MISSION VIEJO : City, Laguna Hills Discuss Lawsuits
Even though Mission Viejo filed its second lawsuit against neighboring Laguna Hills last week, both sent representatives to a closed-door meeting this week to iron out their differences.
No specific progress on either lawsuit was made, but Mission Viejo Mayor Robert D. Breton said he was encouraged by the tone of the 3 1/2-hour-long meeting, which was held Monday in a South Orange County Chamber of Commerce conference room.
“We did clear up some misunderstandings and misperceptions about each other,” Breton said. “For a long time we’ve come to consider Laguna Hills as being an enemy rather than a city we’ve got a lot in common with. We should be treating each other like neighboring cities on friendly terms.”
Last week, the Mission Viejo council voted to file a lawsuit against Laguna Hills over that city’s approval of an expansion of the Laguna Hills Mall. Last spring, Mission Viejo sued Laguna Hills for allegedly obstructing a redevelopment project that borders a Laguna Hills residential neighborhood.
Laguna Hills Councilman Randal J. Bressette was not as enthusiastic as Breton over the outcome of Monday’s meeting, but he did say the joint session was a “giant step forward.”
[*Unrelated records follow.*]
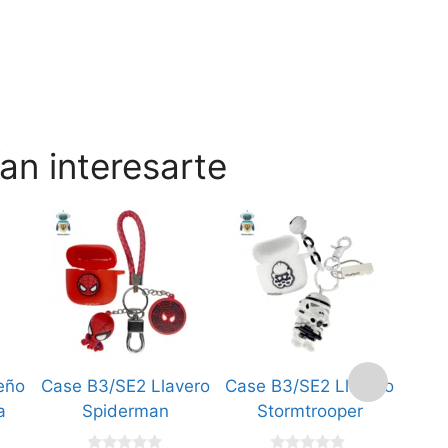
an interesarte
eño
Case B3/SE2 Llavero
Case B3/SE2 Llavero
Case
a
Spiderman
Stormtrooper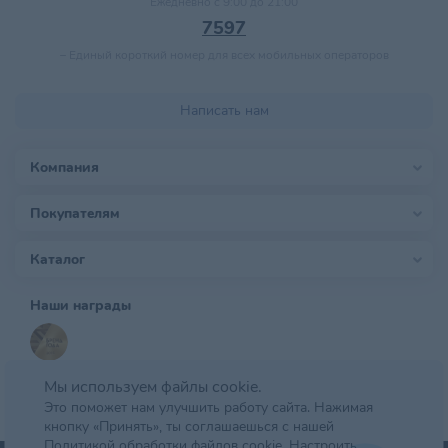
Ежедневно с 9:00 до 21:00
7597
–
Единый короткий номер для всех мобильных операторов
Написать нам
Компания
Покупателям
Каталог
Наши награды
Мы используем файлы cookie.
Это поможет нам улучшить работу сайта. Нажимая
кнопку «Принять», ты соглашаешься с нашей
Политикой обработки файлов cookie.
Настроить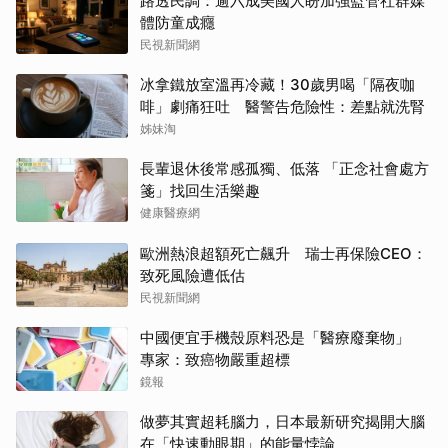
路透民調：逾六成美國人盼加強監管社群媒
體防童成癮
民視新聞網
冰拿鐵放室溫再冷藏！30歲男喝「隔夜咖
啡」劇痛狂吐 醫警告危險性：差點就洗腎
姊妹淘
長輩退休後常感孤獨、低落 「正念社會處方
箋」找回生活樂趣
健康醫療網
歐洲熱浪超額死亡飆升 瑞士再保險CEO：
致死風險遭低估
民視新聞網
中國便宜手機殼原料恐是「醫療廢棄物」
專家：致癌物嚴重超標
鏡報
做夢其實超耗腦力，日本最新研究揭開大腦
在「快速動眼期」的能量悖論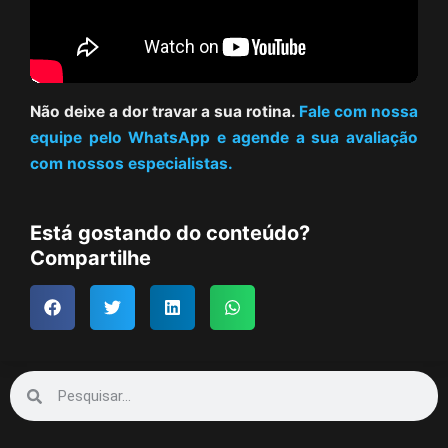
Não deixe a dor travar a sua rotina.
Fale com nossa
equipe pelo WhatsApp e agende a sua avaliação
com nossos especialistas.
Está gostando do conteúdo?
Compartilhe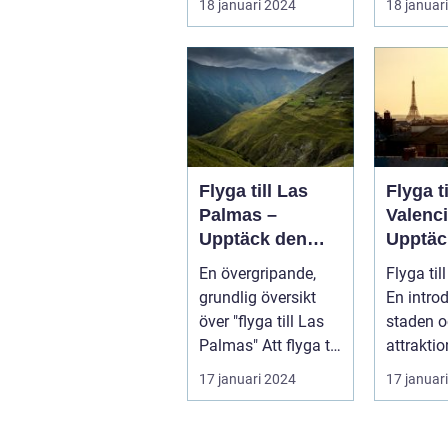
18 januari 2024
18 januar
fantastis
Flyga till Las
Flyga ti
Palmas –
Valenci
Upptäck den
Upptäc
fascinerande
magnif
En övergripande,
Flyga til
ögruppen
staden
grundlig översikt
En introd
rika hi
över "flyga till Las
staden o
kultur
Palmas" Att flyga till
attraktio
Las Palmas, beläget
Valencia,
17 januari 2024
17 januar
...
största...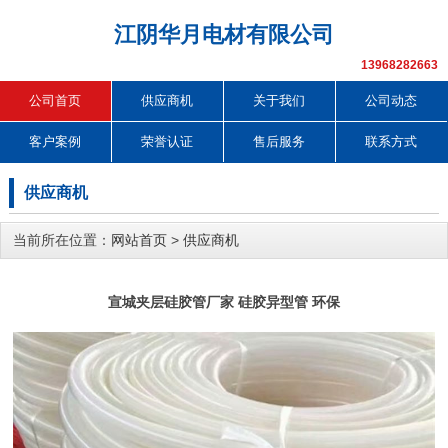
江阴华月电材有限公司
13968282663
公司首页
供应商机
关于我们
公司动态
客户案例
荣誉认证
售后服务
联系方式
供应商机
当前所在位置：
网站首页
>
供应商机
宣城夹层硅胶管厂家 硅胶异型管 环保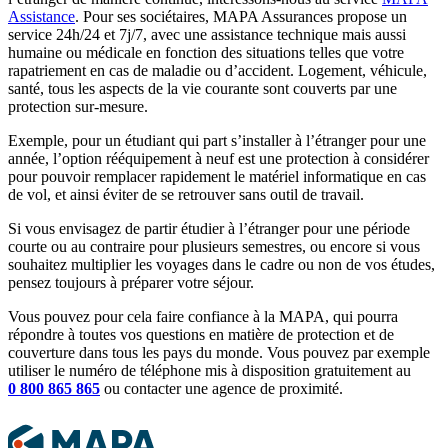
Assistance
. Pour ses sociétaires, MAPA Assurances propose un
service 24h/24 et 7j/7, avec une assistance technique mais aussi
humaine ou médicale en fonction des situations telles que votre
rapatriement en cas de maladie ou d’accident. Logement, véhicule,
santé, tous les aspects de la vie courante sont couverts par une
protection sur-mesure.
Exemple, pour un étudiant qui part s’installer à l’étranger pour une
année, l’option rééquipement à neuf est une protection à considérer
pour pouvoir remplacer rapidement le matériel informatique en cas
de vol, et ainsi éviter de se retrouver sans outil de travail.
Si vous envisagez de partir étudier à l’étranger pour une période
courte ou au contraire pour plusieurs semestres, ou encore si vous
souhaitez multiplier les voyages dans le cadre ou non de vos études,
pensez toujours à préparer votre séjour.
Vous pouvez pour cela faire confiance à la MAPA, qui pourra
répondre à toutes vos questions en matière de protection et de
couverture dans tous les pays du monde. Vous pouvez par exemple
utiliser le numéro de téléphone mis à disposition gratuitement au
0 800 865 865
ou contacter une agence de proximité.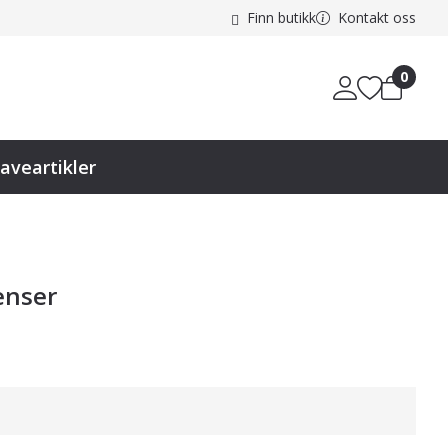
Finn butikk
Kontakt oss
0
aveartikler
enser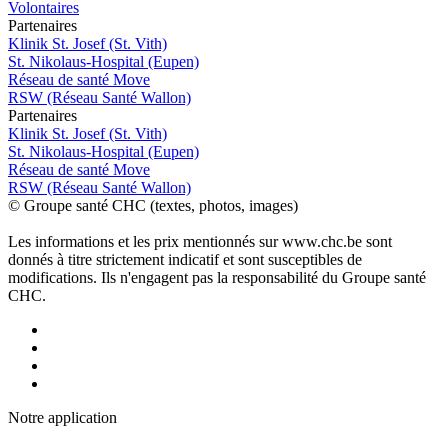
Volontaires
P
a
rtenai
r
es
Klinik St. Josef (St. Vith)
St. Nikolaus-Hospital (Eupen)
Réseau de santé Move
RSW (Réseau Santé Wallon)
P
a
rtenai
r
es
Klinik St. Josef (St. Vith)
St. Nikolaus-Hospital (Eupen)
Réseau de santé Move
RSW (Réseau Santé Wallon)
© Groupe santé CHC (textes, photos, images)
Les informations et les prix mentionnés sur www.chc.be sont
donnés à titre strictement indicatif et sont susceptibles de
modifications. Ils n'engagent pas la responsabilité du Groupe santé
CHC.
Notre applic
a
tion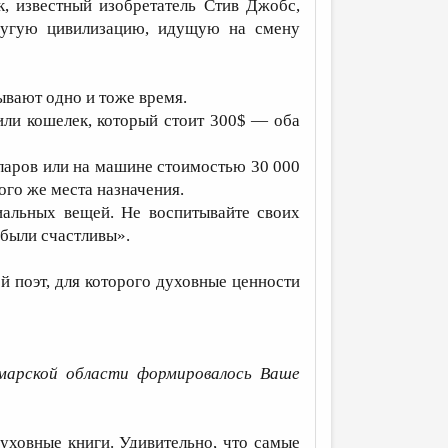
к, известный изобретатель Стив Джобс,
ругую цивилизацию, идущую на смену
ывают одно и тоже время.
или кошелек, который стоит 300$ — оба
ларов или на машине стоимостью 30 000
ого же места назначения.
альных вещей. Не воспитывайте своих
 были счастливы».
 поэт, для которого духовные ценности
марской области формировалось Ваше
ховные книги. Удивительно, что самые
“At least we’ve gotten together and discussed our differences,” he said. “I hope the dialogue continues.”
The lawsuit over the mall expansion was filed because Mission Viejo officials feel that traffic problems created by a larger mall were not being addressed by Laguna Hills. Mission Viejo officials are particularly concerned about the impact the expansion would have on heavily traveled Muirlands Boulevard at the intersections of Los Alisos Boulevard and Alicia Parkway.
Mission Viejo wants Laguna Hills to commit more money to improve those intersections to compensate for extra traffic created by the expansion.
However, Breton said that the mall lawsuit was more of a formality taken to protect Mission Viejo’s legal interests.
“We believe that Laguna Hills wants these intersections to be improved so that people in Mission Viejo and Rancho Santa Margarita want to come to the mall,” he said. “We were required to file the suit within 30 days of their decision (on the expansion) or we’d lose the right to sue in case they didn’t agree to pay their fair share” of the street improvements.
Laguna Hills officials say they have allowed for increased traffic by requiring that $2 million in road improvements be made near the mall as a condition of the expansion.
The suit was the second legal action brought against Laguna Hills by Mission Viejo this year. The two cities have disagreed over how a 49-acre parcel near Oso Parkway and Interstate 5 should be developed.
Mission Viejo wants to see an auto mall built on the parcel, while Laguna Hills is concerned about how the development will affect an adjoining residential neighborhood. When Laguna Hills appealed one phase of the project that is near railroad tracks to the state Public Utilities Commission, Mission Viejo joined the developer, the Mission Viejo Co., in a suit claiming that Laguna Hills was unfairly trying to stall construction.
But Monday’s meeting helped clear the air, Breton said.
“We assumed they wanted to block all development there,” he said. “They assumed we were going to let anything in there without mitigating traffic” impact on the surrounding neighborhood. “But we really laid everything out on the table and, I think, began to build trust.”